• _Parts of the exercise_:
(a) Answer each question from the text on why Elijah comes first:
(i) What did John the Baptist preach?
(ii) Who called Elijah "a troubler of Israel"?
(iii) What kind of grass are tares?
(b) Transcribe the passage from the text on why Elijah comes first word for word, starting at "If you look" and ending at "all the idolatry.".

Why does Elijah have to come first?

Have you ever wondered why Elijah has to come before the great and terrible day of the Lord? 

The prophet Malachi tells us in Malachi 4:5-6, ‘Behold, I will send you Elijah the prophet before the coming of the great and dreadful day of the LORD. And he will turn The hearts of the fathers to the children, And the hearts of the children to their fathers, Lest I come and strike the earth with a curse.”

In order to really understand why Elijah must come first, we have to understand what Elijah did both in person and through the ministry of John the Baptist. Jesus spoke of John’s ministry when He quoted Malachi 3:1 and told His disciples in Matthew 11:10, “Behold I send My messenger before Your face, Who will prepare Your way before You.” He told them again in Matthew 17:11-12, that “Elijah is coming first and will restore all things, But I say to you that Elijah has come already.” He was again referring to the ministry of John the Baptist. So let me ask you another question. What exactly did John do? Did John perform any miracles? No, as far as Scripture is concerned, not a one (John 10:41). John preached repentance! He told people to repent and be baptized so that they would be ready to receive their Messiah. 

If you look at the prophet Elijah, it’s easy to forget what he really did because all we ever think about with Elijah are the miracles that he did while on earth. Or, perhaps you might think about the fact that Elijah got raptured (check out 2 Kings 2:11 “Elijah went up by a whirlwind into heaven”). But Elijah’s main ministry was a message of repentance to the king of Israel, King Ahab. You can read all about Elijah in 1 and 2 Kings and how Ahab calls him “a troubler of Israel” because God had used Elijah to bring judgment on Israel because of all the idolatry.

I think it is hard to understand what exactly is meant in Malachi when we are told that Elijah has to come first. It is easy to get confused. Obviously Elijah did not come back to earth and pretend he was John. But we are told in 2 Kings 2:15 what’s really going on. “The spirit of Elijah rests on Elisha.” Remember Elisha? He was Elijah’s disciple. In other words there is a certain “spirit” that clearly rested on Elijah and then on Elisha and then on John the Baptist. This spirit of Elijah will return to the earth before the great and terrible day of the Lord. Remember, Jesus tells His disciples in Matthew 17:11 that Elijah is coming and will restore all things. 

And that brings me to a word that is not well received or preached about these days: sin. In Matthew 13:24-30 Jesus tells His disciples a parable that they don’t fully understand. It is commonly called the parable of the wheat and the tares. In order to even begin to understand this parable, we have to know what tares are. The Bible dictionary tells us that tares are an injurious weed resembling wheat when young. It is a type of rye grass, the seeds of which are poisonous. It is very difficult to tell them apart from wheat until both are fully mature. When I read this definition, the phrase wolves in sheep’s clothing, immediately comes to mind. Now I want you to notice something about these tares, they are poisonous! It’s not, as I and perhaps you, have thought, just another weed, taking up space in the garden. No, this weed will poison you. So what is Jesus saying in this parable about wheat and tares? He’s telling us that there are people right smack dab in the middle of the church, people who look exactly like real Christians, who know the talk and know the walk. People who often put themselves into positions of leadership, authority, or influence, but deep in their hearts, they are hypocrites. They are wolves, intent on poisoning the sheep.

• _Given data_:
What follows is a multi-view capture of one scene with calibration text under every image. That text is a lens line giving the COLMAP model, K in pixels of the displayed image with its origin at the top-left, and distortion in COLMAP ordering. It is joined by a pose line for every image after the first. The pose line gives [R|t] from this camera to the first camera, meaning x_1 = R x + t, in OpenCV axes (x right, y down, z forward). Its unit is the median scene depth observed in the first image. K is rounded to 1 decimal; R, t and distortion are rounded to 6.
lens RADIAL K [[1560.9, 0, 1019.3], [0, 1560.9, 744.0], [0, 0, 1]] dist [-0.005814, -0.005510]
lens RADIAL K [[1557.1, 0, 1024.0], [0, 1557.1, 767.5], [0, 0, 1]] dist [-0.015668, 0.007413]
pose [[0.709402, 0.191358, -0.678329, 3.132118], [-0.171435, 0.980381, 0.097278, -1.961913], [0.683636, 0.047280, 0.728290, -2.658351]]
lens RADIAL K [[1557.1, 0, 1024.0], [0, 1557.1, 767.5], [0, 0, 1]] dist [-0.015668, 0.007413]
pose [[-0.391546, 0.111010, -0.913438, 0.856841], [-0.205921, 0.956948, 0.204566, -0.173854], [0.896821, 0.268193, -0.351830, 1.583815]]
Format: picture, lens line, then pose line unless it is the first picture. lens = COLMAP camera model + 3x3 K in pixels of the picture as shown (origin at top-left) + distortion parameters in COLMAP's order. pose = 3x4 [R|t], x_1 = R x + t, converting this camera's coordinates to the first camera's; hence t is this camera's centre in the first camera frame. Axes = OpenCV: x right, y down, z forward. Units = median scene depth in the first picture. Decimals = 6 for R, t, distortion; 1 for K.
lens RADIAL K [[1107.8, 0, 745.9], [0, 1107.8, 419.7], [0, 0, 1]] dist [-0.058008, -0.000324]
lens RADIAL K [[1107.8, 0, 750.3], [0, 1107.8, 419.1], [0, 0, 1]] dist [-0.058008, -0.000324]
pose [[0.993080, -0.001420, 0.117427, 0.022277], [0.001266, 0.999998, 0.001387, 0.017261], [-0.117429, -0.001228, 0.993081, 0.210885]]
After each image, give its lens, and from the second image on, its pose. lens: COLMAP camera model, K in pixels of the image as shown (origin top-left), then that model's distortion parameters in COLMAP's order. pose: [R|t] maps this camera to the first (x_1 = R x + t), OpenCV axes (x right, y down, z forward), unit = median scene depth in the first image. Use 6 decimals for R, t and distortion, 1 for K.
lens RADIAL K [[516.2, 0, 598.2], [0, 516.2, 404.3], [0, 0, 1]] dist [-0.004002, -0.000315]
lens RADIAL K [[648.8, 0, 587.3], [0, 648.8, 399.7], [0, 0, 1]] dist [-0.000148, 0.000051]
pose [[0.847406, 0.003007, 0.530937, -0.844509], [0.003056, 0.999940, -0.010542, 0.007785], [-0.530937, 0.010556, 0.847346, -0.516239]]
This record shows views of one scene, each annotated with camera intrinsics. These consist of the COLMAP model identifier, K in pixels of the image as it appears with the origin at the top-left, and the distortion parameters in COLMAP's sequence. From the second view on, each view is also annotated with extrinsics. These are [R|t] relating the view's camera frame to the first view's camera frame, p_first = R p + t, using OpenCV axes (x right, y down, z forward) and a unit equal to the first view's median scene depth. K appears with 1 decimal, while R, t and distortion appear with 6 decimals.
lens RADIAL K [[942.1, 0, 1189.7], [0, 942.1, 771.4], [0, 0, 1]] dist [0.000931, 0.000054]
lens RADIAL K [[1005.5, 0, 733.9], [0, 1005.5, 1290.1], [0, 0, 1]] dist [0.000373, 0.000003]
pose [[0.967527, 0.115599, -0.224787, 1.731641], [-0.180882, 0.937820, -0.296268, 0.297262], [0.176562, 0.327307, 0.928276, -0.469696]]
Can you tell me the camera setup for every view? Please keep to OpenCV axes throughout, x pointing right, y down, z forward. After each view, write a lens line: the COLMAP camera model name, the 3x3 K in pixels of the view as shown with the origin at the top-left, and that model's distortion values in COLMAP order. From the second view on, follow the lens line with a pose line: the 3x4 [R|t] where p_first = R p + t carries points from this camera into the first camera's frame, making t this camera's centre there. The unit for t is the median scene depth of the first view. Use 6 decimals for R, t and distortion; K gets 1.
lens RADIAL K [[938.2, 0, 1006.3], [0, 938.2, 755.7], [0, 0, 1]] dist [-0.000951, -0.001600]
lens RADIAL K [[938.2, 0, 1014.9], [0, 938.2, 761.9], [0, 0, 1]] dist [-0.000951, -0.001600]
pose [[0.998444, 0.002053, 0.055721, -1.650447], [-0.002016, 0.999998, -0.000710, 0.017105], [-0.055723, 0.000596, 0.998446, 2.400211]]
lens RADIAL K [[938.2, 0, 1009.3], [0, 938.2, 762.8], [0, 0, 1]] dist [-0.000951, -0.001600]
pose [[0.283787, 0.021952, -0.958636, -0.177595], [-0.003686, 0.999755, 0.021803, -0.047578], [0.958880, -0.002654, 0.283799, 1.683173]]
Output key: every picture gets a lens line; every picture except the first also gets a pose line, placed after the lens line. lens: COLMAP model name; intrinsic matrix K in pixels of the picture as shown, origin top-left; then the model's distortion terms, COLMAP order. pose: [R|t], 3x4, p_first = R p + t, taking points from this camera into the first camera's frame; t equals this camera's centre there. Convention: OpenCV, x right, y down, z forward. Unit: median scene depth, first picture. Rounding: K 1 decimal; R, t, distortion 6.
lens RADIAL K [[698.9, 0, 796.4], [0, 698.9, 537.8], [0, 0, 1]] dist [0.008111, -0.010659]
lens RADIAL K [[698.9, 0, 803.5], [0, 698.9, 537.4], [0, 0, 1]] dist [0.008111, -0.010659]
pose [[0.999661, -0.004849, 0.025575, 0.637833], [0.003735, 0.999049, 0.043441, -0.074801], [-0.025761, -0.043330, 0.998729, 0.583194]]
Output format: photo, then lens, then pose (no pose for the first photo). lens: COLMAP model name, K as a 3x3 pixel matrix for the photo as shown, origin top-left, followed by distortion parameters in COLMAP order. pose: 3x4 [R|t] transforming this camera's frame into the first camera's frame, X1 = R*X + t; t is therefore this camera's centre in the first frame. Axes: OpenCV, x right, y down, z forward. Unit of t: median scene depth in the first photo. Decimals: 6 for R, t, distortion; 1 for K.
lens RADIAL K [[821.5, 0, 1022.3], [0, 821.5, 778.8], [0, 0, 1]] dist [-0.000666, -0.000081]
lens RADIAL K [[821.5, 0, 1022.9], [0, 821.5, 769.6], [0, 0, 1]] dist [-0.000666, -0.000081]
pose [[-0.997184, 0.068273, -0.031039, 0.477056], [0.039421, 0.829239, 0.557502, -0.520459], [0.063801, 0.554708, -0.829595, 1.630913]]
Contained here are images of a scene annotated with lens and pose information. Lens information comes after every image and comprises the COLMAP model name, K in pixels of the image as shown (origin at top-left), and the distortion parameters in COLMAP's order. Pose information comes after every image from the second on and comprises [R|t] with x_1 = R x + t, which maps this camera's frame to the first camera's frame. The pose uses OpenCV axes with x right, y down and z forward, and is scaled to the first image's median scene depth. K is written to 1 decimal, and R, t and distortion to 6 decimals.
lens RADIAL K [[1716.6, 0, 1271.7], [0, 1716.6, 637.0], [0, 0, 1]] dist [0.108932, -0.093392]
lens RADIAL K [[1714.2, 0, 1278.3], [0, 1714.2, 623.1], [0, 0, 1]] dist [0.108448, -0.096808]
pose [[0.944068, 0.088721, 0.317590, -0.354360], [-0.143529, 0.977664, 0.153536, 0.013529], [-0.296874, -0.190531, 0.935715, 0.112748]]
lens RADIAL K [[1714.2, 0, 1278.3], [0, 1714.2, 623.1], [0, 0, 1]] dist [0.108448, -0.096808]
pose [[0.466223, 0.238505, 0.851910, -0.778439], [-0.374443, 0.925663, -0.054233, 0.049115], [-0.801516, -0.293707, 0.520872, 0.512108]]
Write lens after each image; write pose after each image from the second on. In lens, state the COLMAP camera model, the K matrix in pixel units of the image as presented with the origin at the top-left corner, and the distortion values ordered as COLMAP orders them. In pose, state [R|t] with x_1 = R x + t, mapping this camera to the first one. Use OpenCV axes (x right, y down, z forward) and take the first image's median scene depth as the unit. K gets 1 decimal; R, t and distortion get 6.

• _Results of the tasks_:
(a)
(i) Repentance.
(ii) King Ahab.
(iii) A type of rye grass with poisonous seeds.

(b)
If you look at the prophet Elijah, it’s easy to forget what he really did because all we ever think about with Elijah are the miracles that he did while on earth. Or, perhaps you might think about the fact that Elijah got raptured (check out 2 Kings 2:11 “Elijah went up by a whirlwind into heaven”). But Elijah’s main ministry was a message of repentance to the king of Israel, King Ahab. You can read all about Elijah in 1 and 2 Kings and how Ahab calls him “a troubler of Israel” because God had used Elijah to bring judgment on Israel because of all the idolatry.